(Saved entries)
━━━━

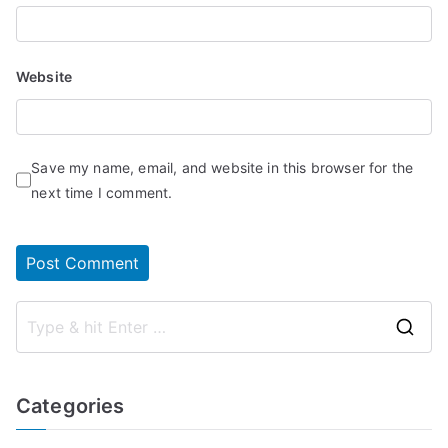
Website
Save my name, email, and website in this browser for the
next time I comment.
S
e
a
Categories
r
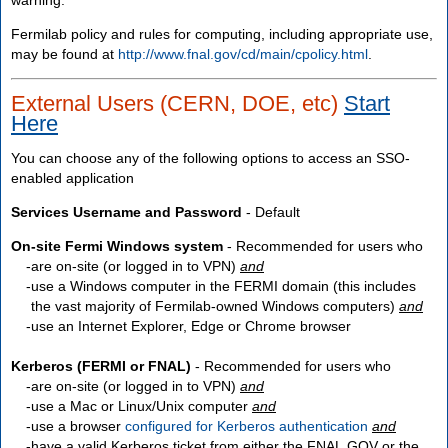
Fermilab policy and rules for computing, including appropriate use,
may be found at
http://www.fnal.gov/cd/main/cpolicy.html
.
External Users (CERN, DOE, etc)
Start
Here
You can choose any of the following options to access an SSO-
enabled application
Services Username and Password
- Default
On-site Fermi Windows system
- Recommended for users who
are
on-site
(or logged in to VPN)
and
use a Windows computer in the FERMI domain (this includes
the vast majority of Fermilab-owned Windows computers)
and
use an Internet Explorer, Edge or Chrome browser
Kerberos (FERMI or FNAL)
- Recommended for users who
are
on-site
(or logged in to VPN)
and
use a Mac or Linux/Unix computer
and
use a browser
configured for Kerberos authentication
and
have a valid Kerberos ticket from either the FNAL.GOV or the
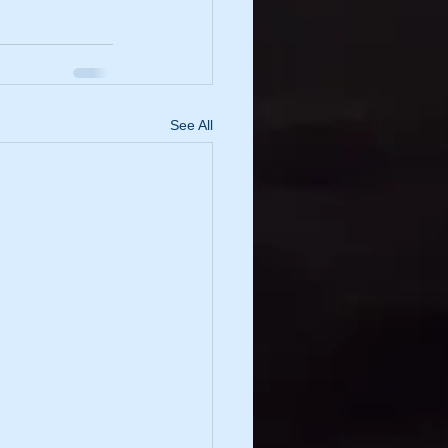
See All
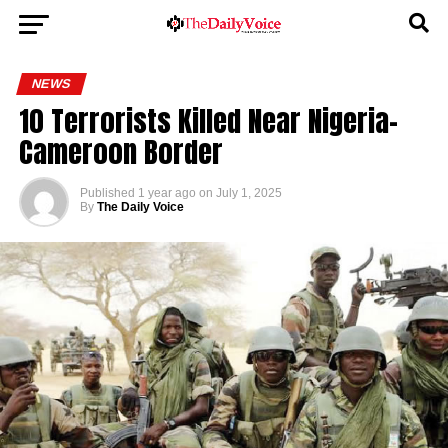
NEWS
10 Terrorists Killed Near Nigeria-
Cameroon Border
Published
1 year ago
on
July 1, 2025
By
The Daily Voice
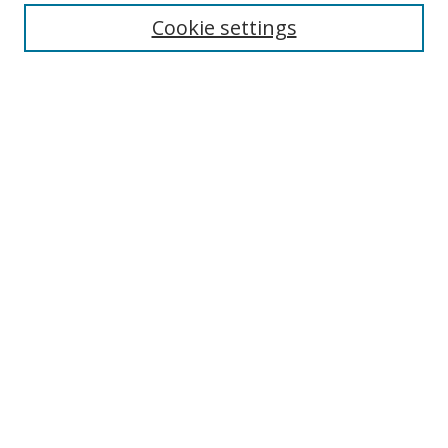
Cookie settings
Enter search terms:
Select context to search:
Advanced Search
Notify me via email or
RSS
Links
UNF Digital Commons Exhibits
Thomas G. Carpenter Library
Copyright Information
Search Tips
Browse
Collections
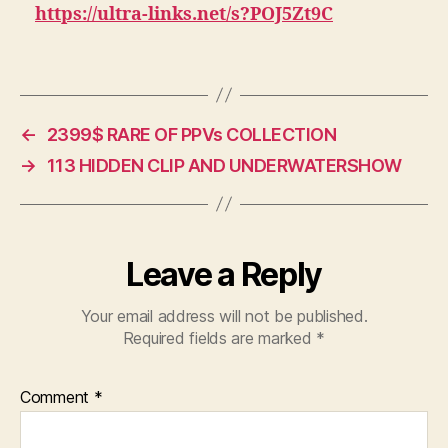
&
https://ultra-links.net/s?POJ5Zt9C
PICS
COLLECTIO
37.33
GB
←
2399$ RARE OF PPVs COLLECTION
→
113 HIDDEN CLIP AND UNDERWATERSHOW
Leave a Reply
Your email address will not be published.
Required fields are marked
*
Comment
*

━━━━

**The task**
Transcribe every entry above exactly. Omit all pictures.

**Answer to the exercise**
Website
Save my name, email, and website in this browser for the
next time I comment.
S
e
a
Categories
r
Fermilab policy and rules for computing, including appropriate use,
may be found at
http://www.fnal.gov/cd/main/cpolicy.html
.
External Users (CERN, DOE, etc)
Start
Here
You can choose any of the following options to access an SSO-
enabled application
Services Username and Password
- Default
On-site Fermi Windows system
- Recommended for users who
are
on-site
(or logged in to VPN)
and
use a Windows computer in the FERMI domain (this includes
the vast majority of Fermilab-owned Windows computers)
and
use an Internet Explorer, Edge or Chrome browser
Kerberos (FERMI or FNAL)
- Recommended for users who
are
on-site
(or logged in to VPN)
and
use a Mac or Linux/Unix computer
and
use a browser
configured for Kerberos authentication
and
have a valid Kerberos ticket from either the FNAL.GOV or the
See All
NEWS
10 Terrorists Killed Near Nigeria-
Cameroon Border
Published
1 year ago
on
July 1, 2025
By
The Daily Voice
Cookie settings
Enter search terms:
Select context to search:
Advanced Search
Notify me via email or
RSS
Links
UNF Digital Commons Exhibits
Thomas G. Carpenter Library
Copyright Information
Search Tips
Browse
Collections
&
https://ultra-links.net/s?POJ5Zt9C
PICS
COLLECTIO
37.33
GB
←
2399$ RARE OF PPVs COLLECTION
→
113 HIDDEN CLIP AND UNDERWATERSHOW
Leave a Reply
Your email address will not be published.
Required fields are marked
*
Comment
*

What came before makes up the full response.